Why Agentic Patterns Matter? They transform the daunting process of wrangling big language models into a more structured approach. By following these patterns, you can avoid common pitfalls—like ambiguous goals or random “hallucinations”—and deliver robust AI assistants.

Key Takeaways

• Start small: Pick one or two patterns (like One-Shot Querying plus Self-Reflection) and build from there.

• Listen to feedback: Whether it’s from humans or other AI agents, reflection is the superpower that keeps your system improving.

• Keep it safe: Guardrails, role-based cooperation, and thorough evaluations matter, especially when users trust your system with important tasks.

As foundation models evolve, we’ll likely see more sophisticated ways for AI agents to team up—Debate-Based Cooperation could become a core strategy, enabling deeper discussions and more creative problem-solving.

Future agents might learn to tailor their patterns on the fly.
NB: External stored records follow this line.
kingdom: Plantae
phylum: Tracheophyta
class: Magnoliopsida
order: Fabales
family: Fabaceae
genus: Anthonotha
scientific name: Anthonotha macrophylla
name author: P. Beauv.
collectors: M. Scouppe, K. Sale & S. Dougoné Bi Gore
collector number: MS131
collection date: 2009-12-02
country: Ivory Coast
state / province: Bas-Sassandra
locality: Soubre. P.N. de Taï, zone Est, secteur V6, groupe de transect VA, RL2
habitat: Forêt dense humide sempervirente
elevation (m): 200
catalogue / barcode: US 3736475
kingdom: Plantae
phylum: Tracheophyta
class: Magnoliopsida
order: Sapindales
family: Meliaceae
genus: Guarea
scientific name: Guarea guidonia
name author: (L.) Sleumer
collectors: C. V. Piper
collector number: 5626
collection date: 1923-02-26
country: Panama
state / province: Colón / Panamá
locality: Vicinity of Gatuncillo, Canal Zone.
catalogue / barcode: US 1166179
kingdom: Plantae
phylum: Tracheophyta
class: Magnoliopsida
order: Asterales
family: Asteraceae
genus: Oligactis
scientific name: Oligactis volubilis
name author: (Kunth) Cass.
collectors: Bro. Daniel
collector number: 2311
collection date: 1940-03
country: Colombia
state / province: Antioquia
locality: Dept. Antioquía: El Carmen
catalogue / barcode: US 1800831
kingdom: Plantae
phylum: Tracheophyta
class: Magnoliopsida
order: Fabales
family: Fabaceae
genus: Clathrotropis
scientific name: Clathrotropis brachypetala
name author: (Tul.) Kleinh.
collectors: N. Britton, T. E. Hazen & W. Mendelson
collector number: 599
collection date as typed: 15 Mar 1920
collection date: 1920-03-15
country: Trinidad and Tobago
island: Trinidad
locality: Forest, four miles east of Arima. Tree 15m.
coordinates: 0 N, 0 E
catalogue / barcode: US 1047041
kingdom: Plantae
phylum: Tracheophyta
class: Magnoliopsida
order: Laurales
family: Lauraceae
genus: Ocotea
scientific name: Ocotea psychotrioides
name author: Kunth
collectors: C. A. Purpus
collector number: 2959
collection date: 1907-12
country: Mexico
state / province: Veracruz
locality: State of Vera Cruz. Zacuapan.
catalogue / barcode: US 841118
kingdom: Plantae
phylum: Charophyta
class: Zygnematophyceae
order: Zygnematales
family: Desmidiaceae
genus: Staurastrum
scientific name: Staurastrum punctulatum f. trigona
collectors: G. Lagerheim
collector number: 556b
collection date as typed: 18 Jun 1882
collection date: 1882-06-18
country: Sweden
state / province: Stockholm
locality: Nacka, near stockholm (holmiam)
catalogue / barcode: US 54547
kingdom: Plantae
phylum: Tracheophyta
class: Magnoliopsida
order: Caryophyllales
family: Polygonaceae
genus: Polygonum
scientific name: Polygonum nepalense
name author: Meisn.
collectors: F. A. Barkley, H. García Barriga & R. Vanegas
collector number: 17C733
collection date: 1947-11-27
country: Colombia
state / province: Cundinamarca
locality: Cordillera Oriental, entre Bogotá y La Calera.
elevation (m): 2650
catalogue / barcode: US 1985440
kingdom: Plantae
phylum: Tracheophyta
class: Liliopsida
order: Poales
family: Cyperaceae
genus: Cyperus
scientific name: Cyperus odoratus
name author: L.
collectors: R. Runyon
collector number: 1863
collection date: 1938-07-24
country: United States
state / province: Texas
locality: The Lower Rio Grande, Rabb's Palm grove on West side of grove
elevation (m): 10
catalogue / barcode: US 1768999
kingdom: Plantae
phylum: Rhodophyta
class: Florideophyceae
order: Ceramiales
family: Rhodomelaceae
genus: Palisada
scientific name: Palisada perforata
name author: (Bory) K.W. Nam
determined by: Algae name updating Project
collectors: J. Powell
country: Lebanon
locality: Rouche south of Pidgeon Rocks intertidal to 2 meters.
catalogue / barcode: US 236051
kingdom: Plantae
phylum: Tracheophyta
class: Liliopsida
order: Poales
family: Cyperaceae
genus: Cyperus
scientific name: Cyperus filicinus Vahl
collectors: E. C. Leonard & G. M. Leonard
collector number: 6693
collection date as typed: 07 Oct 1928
Imagine an agent that automatically decides, “Okay, this user wants a quick fix, so I’ll stick to one-shot queries”, or “This situation is high-stakes, so I’ll switch on multiple reflection steps”.

Expect clearer guidelines on topics like data privacy, model accountability, and bias control. In some industries, advanced Multimodal Guardrails or Agent Evaluators might become not just best practices but legal necessities.

If you’re curious to try these patterns out, there’s no better time to dive in! Many open-source projects (LangChain, Auto-GPT, BabyAGI, and more) already demonstrate these ideas in code, and you can adapt them to your own use cases. Experiment, measure results, and refine your approach. Share your successes—and your hiccups—so the community can learn and improve together.

By blending creativity with a bit of engineering discipline, we can harness the power of AI agents in all sorts of fields—from building the next must-have productivity app to revolutionizing customer service, healthcare, finance, and beyond. With agentic design patterns at your side, you’re set to craft AI systems that are not only cutting-edge but also human-centered and responsible. So go forth, code away, and let your agents shine!